Alasan ketiga, mereka menjajakan opini ngawur yang menyatakan bahwa agamapun (termasuk Islam) sebenarnya tidak melarangan praktik LGBT. Hal ini berulangkali pernah disampaikan oleh Prof. DR. Siti Musdah Mulia dalam berbagai kesempatan, termasuk dalam sebuah seminar yang pernah digelar LSM pro-LGBT di kampus Universitas Sumatera Utara pada Mei 2014 yang lalu. Jurnal Justisia terbitan Fakultas Syariah IAIN Semarang edisi 25 Tahun XI, 2004 juga mengutip pendapat tokoh pro-liberal ini dengan headline “Indahnya Kawin Sesama Jenis”. Nauduzubillah. Padahal sudah sangat jelas ayat Al-Qur’an dan hadits Nabi SAW melarang praktik keji ini. Seluruh ulama dari mazhab yang empat pun bersepakat mengenai keharaman homoseksual, tanpa ada ikhtilaf sedikitpun.
Tahun lalu, beredar pula buku pelajaran agama Islam yang membolehkan waria/banci menjadi imam shalat. Klarifikasinya, waria adalah khuntsa atau al-mukhannats dalam teori fiqih. Padahal sesungguhnya, khuntsa lebih tepat secara medis disebut hermaphrodite atau berkelamin ganda, sedangkan praktik seksual LGBT secara umum dapat disebut liwath yang merupakan salah satu perkara jinayat (pidana).
Waspada Play As Vicitim
Satu hal yang patut jadi perhatian adalah taktik playing as victim. Sampai saat ini kaum LGBT terus membingkai opini bahwa mereka adalah kelompok yang yang marjinal dan tertindas. Mereka memposisikan diri seolah-olah selalu diintimidasi, di-bully dan mengalami kekerasan. Harapannya, tentu saja untuk menuai simpati publik kepada mereka yang dipersepsikan seakan-akan sedang terzalimi. Kelompok mahasiswa semester awal yang sedang puber intelektual akan takjub pada data-data yang diaku ilmiah nan saintifik. Lalu, dari situlah satu pertahanan kita telah bobol. Mereka tak otomatis jadi LGBT, tapi mereka sudah jatuh simpati kepadanya.
☆ ☆ ☆ ☆ ☆
__Tujuan Latihan__
Jawablah pertanyaan berikut berdasarkan teks sumber.
(a) Di kampus mana seminar pada Mei 2014 itu digelar?
(b) Apa judul utama yang dipakai Jurnal Justisia edisi 25 Tahun XI, 2004?
(c) Menurut teks, secara medis khuntsa lebih tepat disebut apa?

__Item Tersedia__
☆ ☆ ☆ ☆ ☆
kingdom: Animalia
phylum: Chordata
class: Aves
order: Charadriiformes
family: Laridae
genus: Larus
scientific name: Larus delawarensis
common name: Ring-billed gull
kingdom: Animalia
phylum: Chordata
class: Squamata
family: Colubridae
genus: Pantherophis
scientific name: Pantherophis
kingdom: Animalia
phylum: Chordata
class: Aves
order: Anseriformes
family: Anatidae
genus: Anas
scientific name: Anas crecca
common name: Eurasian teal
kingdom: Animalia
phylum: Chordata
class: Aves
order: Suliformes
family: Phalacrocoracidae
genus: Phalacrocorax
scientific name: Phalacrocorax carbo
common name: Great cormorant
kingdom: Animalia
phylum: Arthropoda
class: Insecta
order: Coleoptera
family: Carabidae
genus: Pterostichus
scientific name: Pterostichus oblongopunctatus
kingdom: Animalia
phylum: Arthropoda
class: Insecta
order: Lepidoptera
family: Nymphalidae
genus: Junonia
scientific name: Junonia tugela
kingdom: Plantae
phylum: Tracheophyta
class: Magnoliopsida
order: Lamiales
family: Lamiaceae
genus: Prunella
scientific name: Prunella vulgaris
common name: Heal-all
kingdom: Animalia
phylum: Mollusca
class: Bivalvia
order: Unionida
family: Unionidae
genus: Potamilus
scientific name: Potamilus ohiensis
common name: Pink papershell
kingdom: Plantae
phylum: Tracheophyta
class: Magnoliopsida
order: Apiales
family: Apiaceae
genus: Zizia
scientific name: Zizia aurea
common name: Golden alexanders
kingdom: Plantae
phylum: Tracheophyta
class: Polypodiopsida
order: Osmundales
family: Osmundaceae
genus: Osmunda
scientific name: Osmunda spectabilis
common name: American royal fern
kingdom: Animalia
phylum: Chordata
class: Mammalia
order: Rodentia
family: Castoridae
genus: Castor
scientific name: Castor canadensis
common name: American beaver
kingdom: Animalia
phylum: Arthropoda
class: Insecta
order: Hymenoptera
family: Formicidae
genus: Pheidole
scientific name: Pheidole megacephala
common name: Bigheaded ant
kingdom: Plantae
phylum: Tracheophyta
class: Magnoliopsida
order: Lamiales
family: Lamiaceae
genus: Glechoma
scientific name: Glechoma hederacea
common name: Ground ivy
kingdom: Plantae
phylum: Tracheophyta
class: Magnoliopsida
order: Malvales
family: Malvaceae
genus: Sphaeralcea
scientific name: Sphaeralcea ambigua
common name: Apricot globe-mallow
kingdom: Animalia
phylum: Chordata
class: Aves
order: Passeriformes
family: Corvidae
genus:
☆ ☆ ☆ ☆ ☆
__Jawaban Latihan__
(a) Di kampus Universitas Sumatera Utara.
(b) "Indahnya Kawin Sesama Jenis".
(c) Hermaphrodite atau berkelamin ganda.